§ **Extrait du document**
Ma mémoire vieillit avec moi aussi j'écris sur des films que je m'en voudrais d'oublier.
samedi 20 septembre 2014
Public Enemies (Michael Mann, 2009)
John Dillinger (Johnny Depp) fait évader de prison plusieurs de ses complices. J. Edgar Hoover s'en sert comme d'un prétexte pour créer le FBI. Il demande à l'agent Purvis (Christian Bale) de superviser l'arrestation de Dillinger, qui rencontre une jeune métisse indienne, Billie Frechette (Marion Cotillard) et en tombe amoureux.
Drôle de film dont les parti-pris de montage semblent vouloir condenser un scénario de grande fresque mafieuse en deux heures. Les éléments non-expliqués ou non-résolus vont ainsi se succéder : lors de la première séquence, Dillinger exclue Shouse du groupe pour avoir involontairement entraîné la mort de Walter Dietrich ; pourtant, Shouse fait partie de la bande lors de l'attaque du chalet sans qu'une scène soit venue justifier sa réintégration. Youngblood, le colosse noir avec lequel Dillinger s'évade, est évacué du récit (le Dillinger de Milius lui faisait rejoindre le gang). L'attaque du train avec le gang Barker-Karpis est mentionnée deux fois sans avoir la moindre implication sur l'intrigue principale - on ne sait même pas si elle a finalement eu lieu -. On n'en sait pas plus sur les rapports entre Dietrich et Dillinger...
Tout ceci ne constitue pas réellement un défaut. A l'instar du Friedkin de French Connection, Mann a probablement supprimé bon nombre de scènes de transition au montage pour ne garder que l'essentiel. A la lenteur de Miami Vice succède donc un film beaucoup plus rythmé qui suit une trajectoire rectiligne, d'ou une relative absence des moments plus lents typiques de Mann (les discussions amoureuses du Solitaire ou de Heat, la scène du tigre du Sixième sens...) en vue d'épouser le trajet d'un gangster plus romantique ici que chez Milius ou Siegel - à le rapprocher d'un personnage siegelien, il faudrait moins voir du côté de Baby Face Nelson que de Tuez Charley Varrick ! qui partage avec Public Enemies une thématique de la recherche de l'indépendance, Dillinger étant mis sur la touche par une mafia moderne réorganisée par Frank Nitti -.

§ **Consigne A**
Indiquez si chacune des affirmations suivantes est conforme à la critique de Public Enemies, en répondant par oui ou par non et en citant les mots du texte qui tranchent. (i) Purvis est chargé de superviser l'arrestation de Dillinger. (ii) Dans le film de Mann, Youngblood rejoint le gang de Dillinger. (iii) Pour l'auteur, les éléments non expliqués représentent un véritable défaut du film.
§ **Consigne B**
Rédigez la suite de la critique de Public Enemies à partir de sa dernière phrase.
Les entrées n'ont aucun lien avec la critique de Public Enemies.

§ **Entrées**
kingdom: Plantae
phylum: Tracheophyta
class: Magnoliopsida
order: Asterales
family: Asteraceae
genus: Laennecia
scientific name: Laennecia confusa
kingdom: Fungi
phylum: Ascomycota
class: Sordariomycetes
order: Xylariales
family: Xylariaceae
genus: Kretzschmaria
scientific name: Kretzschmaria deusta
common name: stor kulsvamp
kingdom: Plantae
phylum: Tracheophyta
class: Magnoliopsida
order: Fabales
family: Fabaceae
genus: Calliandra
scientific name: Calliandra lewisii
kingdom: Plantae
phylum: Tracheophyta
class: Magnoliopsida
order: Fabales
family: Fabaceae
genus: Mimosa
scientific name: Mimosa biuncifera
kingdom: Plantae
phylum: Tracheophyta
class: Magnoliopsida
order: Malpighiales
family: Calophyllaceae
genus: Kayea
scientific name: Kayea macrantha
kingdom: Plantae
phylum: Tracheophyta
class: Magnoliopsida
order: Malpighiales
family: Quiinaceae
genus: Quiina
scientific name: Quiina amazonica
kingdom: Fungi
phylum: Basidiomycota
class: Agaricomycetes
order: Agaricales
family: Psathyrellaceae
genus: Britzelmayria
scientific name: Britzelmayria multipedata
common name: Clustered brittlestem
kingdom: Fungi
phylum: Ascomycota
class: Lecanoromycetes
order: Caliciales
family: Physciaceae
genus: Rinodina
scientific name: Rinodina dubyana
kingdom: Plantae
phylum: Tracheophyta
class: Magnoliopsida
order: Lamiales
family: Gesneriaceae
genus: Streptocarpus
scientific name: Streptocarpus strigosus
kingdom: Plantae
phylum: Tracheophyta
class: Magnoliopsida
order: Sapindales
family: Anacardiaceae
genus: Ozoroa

§ **Corrigé A**
(i) Oui : « Il demande à l'agent Purvis (Christian Bale) de superviser l'arrestation de Dillinger ».
(ii) Non : « Youngblood, le colosse noir avec lequel Dillinger s'évade, est évacué du récit ».
(iii) Non : « Tout ceci ne constitue pas réellement un défaut. »

§ **Corrigé B**
Tant la prestation de Johnny Depp que l'écriture minimaliste de son personnage ont été fréquemment critiqués. Pour autant, non seulement Dillinger parvient à exister grâce à quelques instants brillants (son flegmatisme lorsque son portrait est affiché dans une salle de cinéma, son arrogance face aux journalistes, la scène du commissariat, le jeu de miroirs lorsqu'il contemple Clark Gable jouer un gangster inspiré par lui-même), mais de plus la sobriété de Depp renforce ses quelques moments plus expressifs. On sera plus sceptique sur le reste de la distribution : Christian Bale, sans jouer mal, est un peu trop monolithique pour son personnage tandis que Marion Cotillard est occasionnellement à côté de la plaque (notamment lors de l'interrogatoire). Les seconds rôles sont quant à eux excellents - mention à Stephen Graham en Nelson - et si les Mann précédents étaient parfois victimes de choix musicaux douteux, l'usage du blues d'Otis Taylor ou de Billie Holiday est aussi bienvenu que celui du score plus classique d'Elliot Goldenthal.
Difficile également de ne pas mentionner les attaques virulentes portées contre l'usage de la haute définition tant, qu'il s'agisse de l'image ou du son, les scènes d'action apparaissent ici comme d'incroyables moments de bravoure, ou le rendu des tirs et des impacts de balle est impressionnant. Il est quelque peu dommage que de par son refus de l'immobilisme, le film n'atteigne pas la force émotionnelle des meilleurs Mann - la prestation de Cotillard n'aide pas non plus - mais en l'état, il reste un des polars les plus fascinants de la décennie 2000, et la plus réussie des diverses adaptations de la vie de Dillinger, qui a également le mérite de voir Mann tenter de sortir de l'impasse dans laquelle Miami Vice avait failli l'installer.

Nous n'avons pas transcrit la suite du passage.